▶ **To do**
Retype, exactly as they appear below, the lines between the line holding "middle dip: (95, 110)" and the line holding "thumb mcp: (66, 84)", both ends included.

▶ **The data**
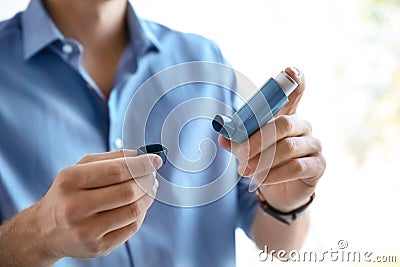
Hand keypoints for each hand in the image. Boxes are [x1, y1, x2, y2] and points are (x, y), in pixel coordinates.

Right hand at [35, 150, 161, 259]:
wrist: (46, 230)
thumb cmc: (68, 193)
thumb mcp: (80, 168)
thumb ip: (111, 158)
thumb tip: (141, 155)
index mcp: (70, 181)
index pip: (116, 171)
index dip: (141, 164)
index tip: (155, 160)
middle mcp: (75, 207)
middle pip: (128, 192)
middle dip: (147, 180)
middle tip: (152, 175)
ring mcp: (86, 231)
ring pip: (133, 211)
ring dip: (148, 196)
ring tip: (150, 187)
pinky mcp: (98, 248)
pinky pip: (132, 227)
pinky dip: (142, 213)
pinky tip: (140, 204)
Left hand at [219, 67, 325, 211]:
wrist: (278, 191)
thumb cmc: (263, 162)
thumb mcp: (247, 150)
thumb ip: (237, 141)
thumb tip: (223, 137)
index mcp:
==
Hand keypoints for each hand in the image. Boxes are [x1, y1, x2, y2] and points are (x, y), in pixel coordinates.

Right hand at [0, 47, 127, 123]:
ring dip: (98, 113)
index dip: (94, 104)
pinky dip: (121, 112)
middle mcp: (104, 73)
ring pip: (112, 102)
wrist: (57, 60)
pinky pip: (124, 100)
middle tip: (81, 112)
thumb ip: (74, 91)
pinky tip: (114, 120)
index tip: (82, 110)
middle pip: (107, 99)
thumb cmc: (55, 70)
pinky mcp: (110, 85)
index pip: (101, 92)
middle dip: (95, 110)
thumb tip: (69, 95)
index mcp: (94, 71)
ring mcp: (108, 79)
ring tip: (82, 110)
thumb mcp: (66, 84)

▶ **Reply**
middle dip: (95, 110)
thumb tip: (69, 95)
index mcp: (94, 71)
ring mcp: (108, 79)
ring tip: (82, 110)
thumb mcp: (66, 84)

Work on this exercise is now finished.